K: I think most modern libraries in metro areas had left their card catalogs behind long ago, but in rural areas it was about the expense of the ILS. There are still a couple of libraries that don’t have an ILS. So at the John C Fremont Library where I worked they initially went with a big company to install an ILS, but it wasn’t really geared towards small libraries. And so we had a patron who was 14½ who was really smart, a sort of tech genius, and we hired him to help me. We were the first library in Colorado to download Koha, which was free. Free like kittens are free, right? We managed, over a weekend eating pizza, to transfer all of our data into Koha. We were running it off a laptop, instead of a server, and when the staff came in Monday, the entire ILS had changed. That was really fun. We didn’t have a big budget, we could try crazy things – that’s something a small library can do that a bigger library can’t. Big library systems are like cruise ships that turn really slowly. A small library is like a little motorboat.

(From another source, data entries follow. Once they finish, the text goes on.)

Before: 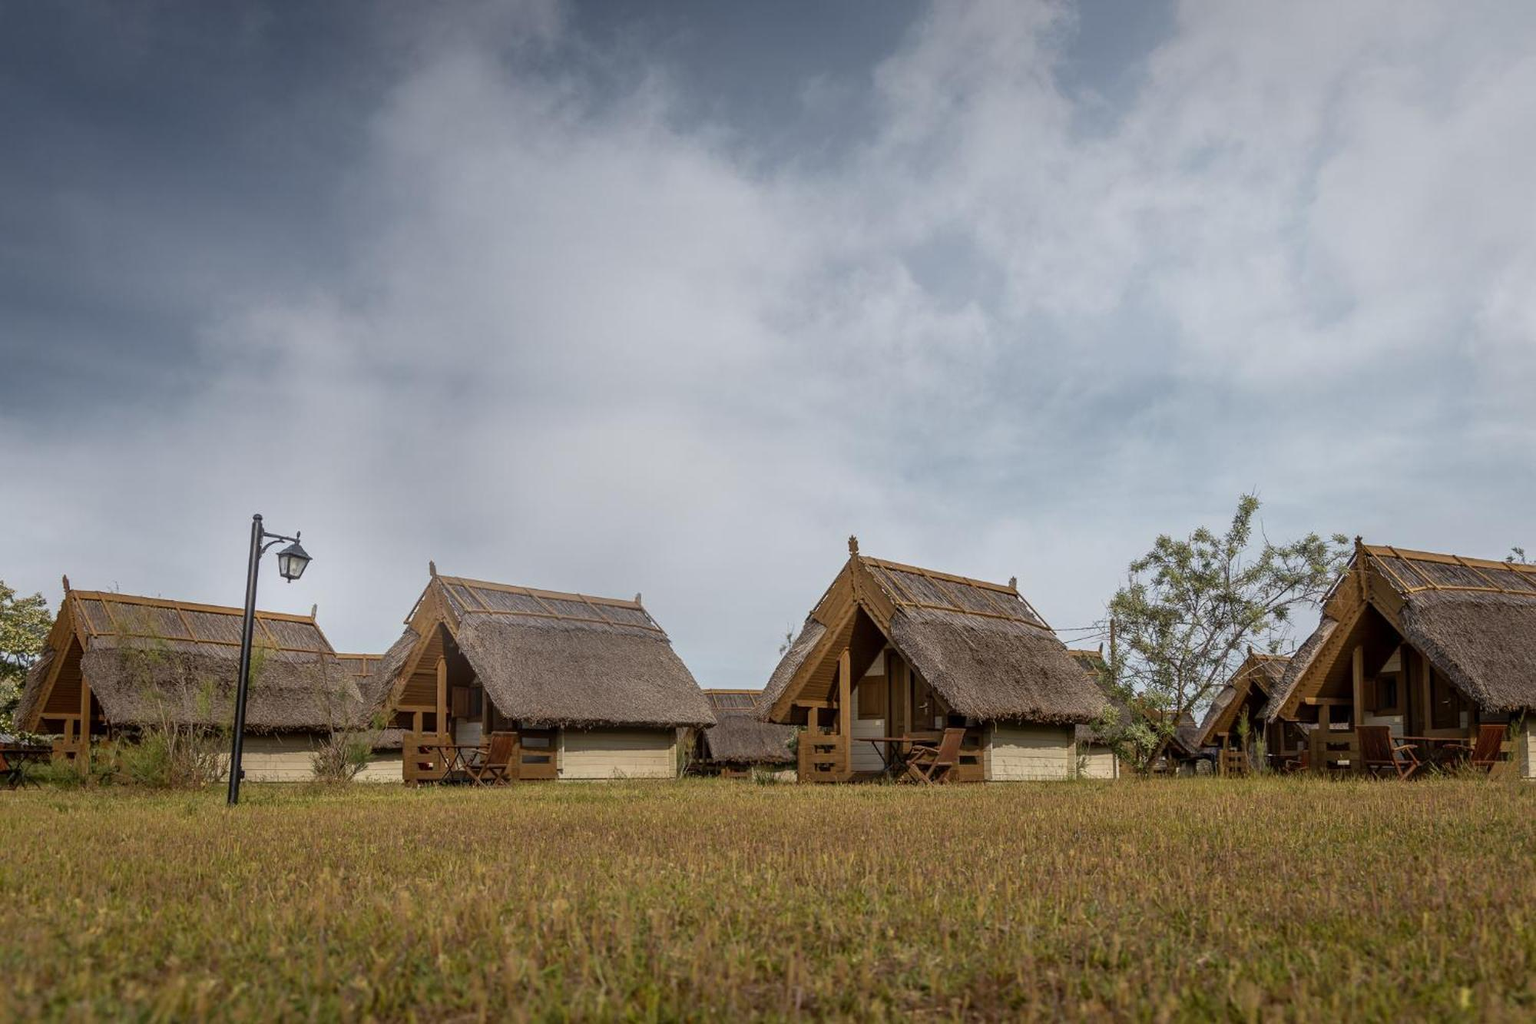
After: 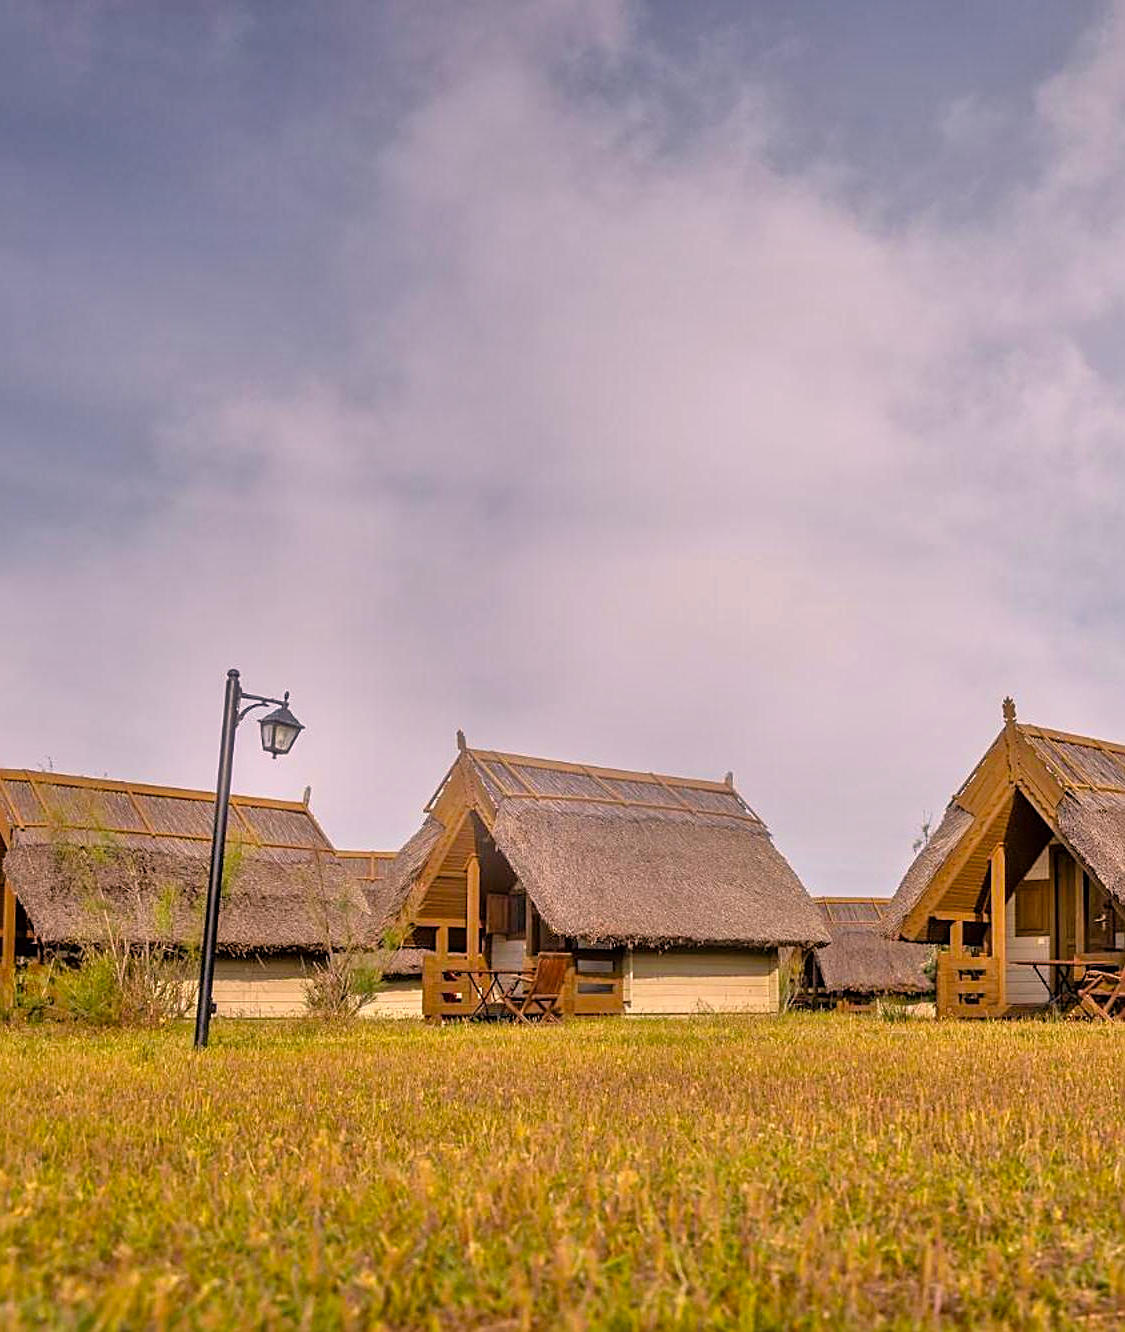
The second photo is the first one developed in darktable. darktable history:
sharpen: on, module defaults
tone equalizer: -7 EV 0.15 EV, -6 EV 0.6 EV, -5 EV 1.15 EV, -4 EV 1.33 EV, -3 EV 1.15 EV, -2 EV 0.6 EV, -1 EV 0.15 EV, mask exposure compensation -0.5 EV
color correction: highlights a* 12.23, highlights b* 5.41
crop: left 5.114%, right 38.589%
color balance rgb: perceptual saturation grading › global saturation 20%, global vibrance 20%
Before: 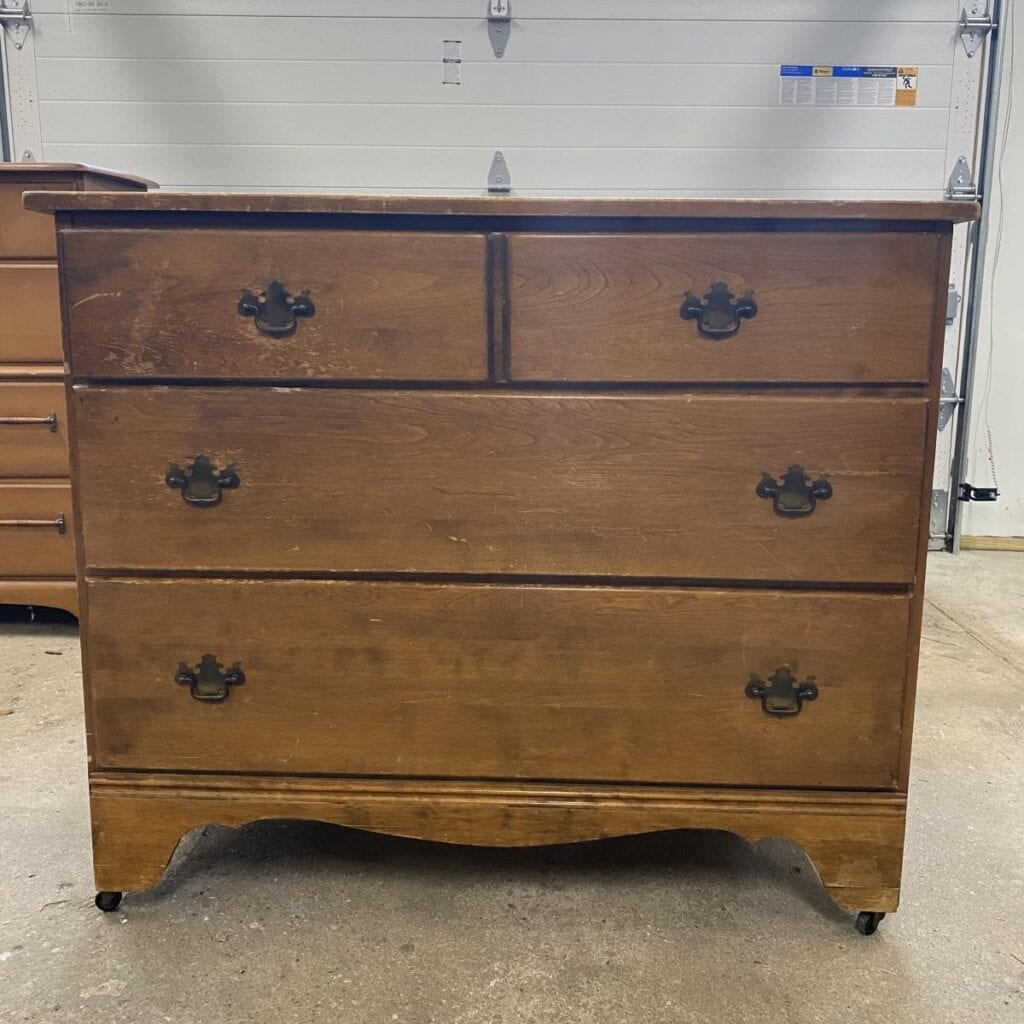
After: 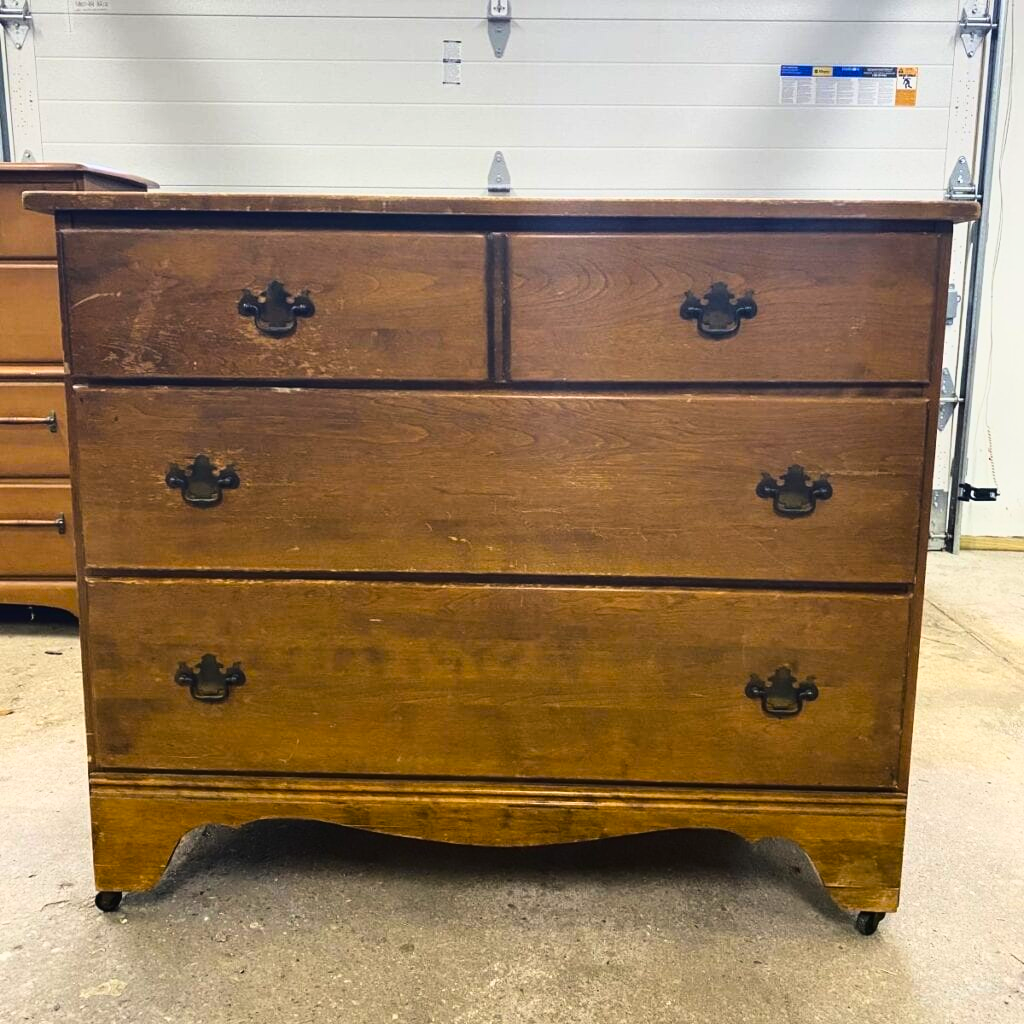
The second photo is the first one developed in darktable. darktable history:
color balance rgb: shadows lift › luminance -10.003%, perceptual saturation grading › global saturation 36.49%
tone curve: curves: ch0 [(0, 0.018) (0.162, 0.128) (0.434, 0.478) (0.667, 0.785) (0.819, 0.943) (1, 0.991)]; ch1 [(0, 0) (0.402, 0.36) (0.476, 0.449) (0.506, 0.505) (0.523, 0.518) (0.582, 0.586) (0.641, 0.668) (0.7, 0.741) (1, 1)]; ch2 [(0, 0) (0.416, 0.403) (0.483, 0.472) (0.503, 0.505) (0.521, 0.519) (0.547, 0.561) (0.597, 0.643) (0.699, 0.759) (0.997, 0.858)], color space Lab, linked channels, preserve colors none
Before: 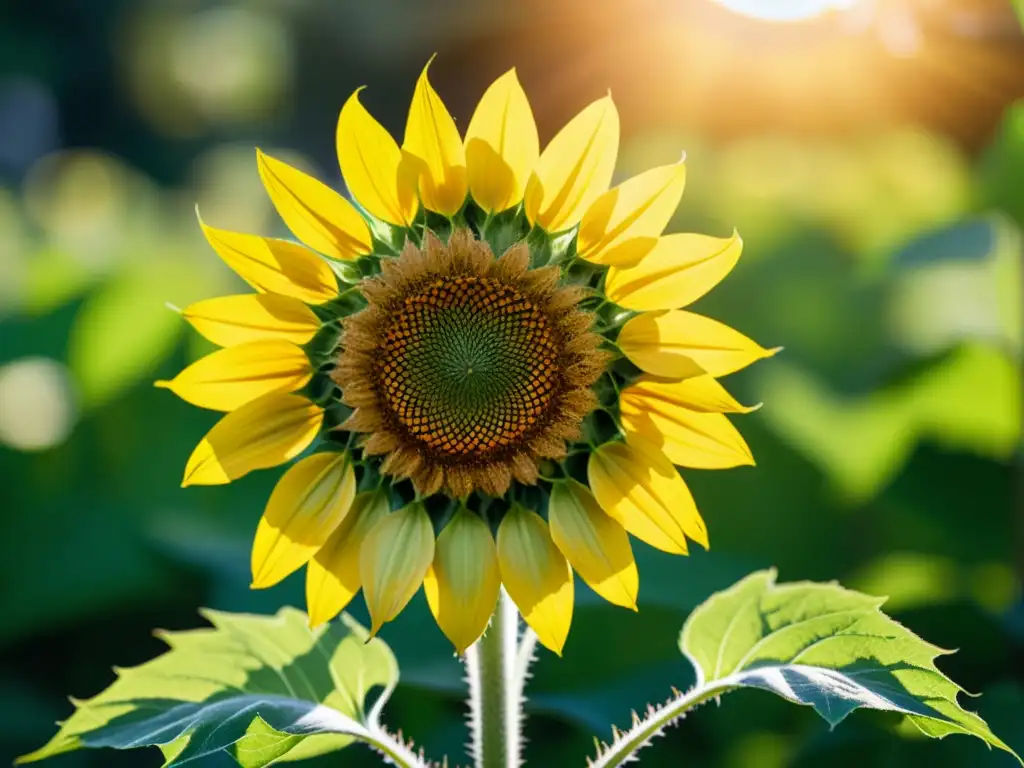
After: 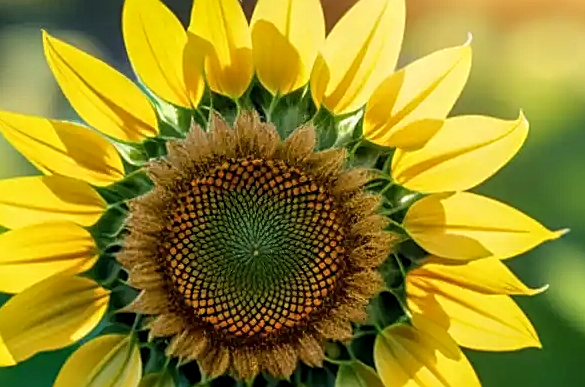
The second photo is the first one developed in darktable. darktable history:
sharpen: on, module defaults
crop: left 20.932%, top 15.471%, right 21.848%, bottom 34.081%
local contrast: on, module defaults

M: Are small and rural libraries able to modernize with technology?

K: There are around 115 libraries in Colorado – if you include library systems like Denver Public Library as one library – 45 of them are in populations of under 5,000. A lot of them are on the cutting-edge technology-wise, like we were doing at the John C, jumping in before even the big libraries can think about it, so I think a lot of them are pushing the edge of library service, including technology.

M: How about our resource kits, like our new Virtual Reality Kits, do you hope that it will help bring young people into libraries?

K: Yes. I have the same feeling about the VR kits that I have about 3D printers. Here’s a funny story. When I got hired at the State Library in 2011 I had never touched an iPad before, and I was the tech guy. But in the community I live in, you could drive for an hour and a half before you get to an Apple store, or an hour to a Best Buy, but in my community it’s not like I could just go find one and go play with it. I had seen them on TV, but I never touched one and a colleague had one, so I was like, can I touch it? And she kind of looked at me like, and you’re the tech guy. I realized at that moment that I want to make sure that my niece, who’s 13 now, has all the opportunities to see that stuff. Even if it’s like having a petting zoo for technology in the library, or even if I hear there’s no good reason for a library to have a 3D printer, it’s important that people understand that it exists, so we can open all of the possibilities for all of the people. Like I had a water pump that broke, and a little plastic part needed replacing, it was $300 online to replace. So I went to the Pueblo library where they had a 3D printer. They scanned the part with a cell phone and they printed my part all for free and the pump was fixed. That’s my goal: to make sure that all of the people see all of the possibilities.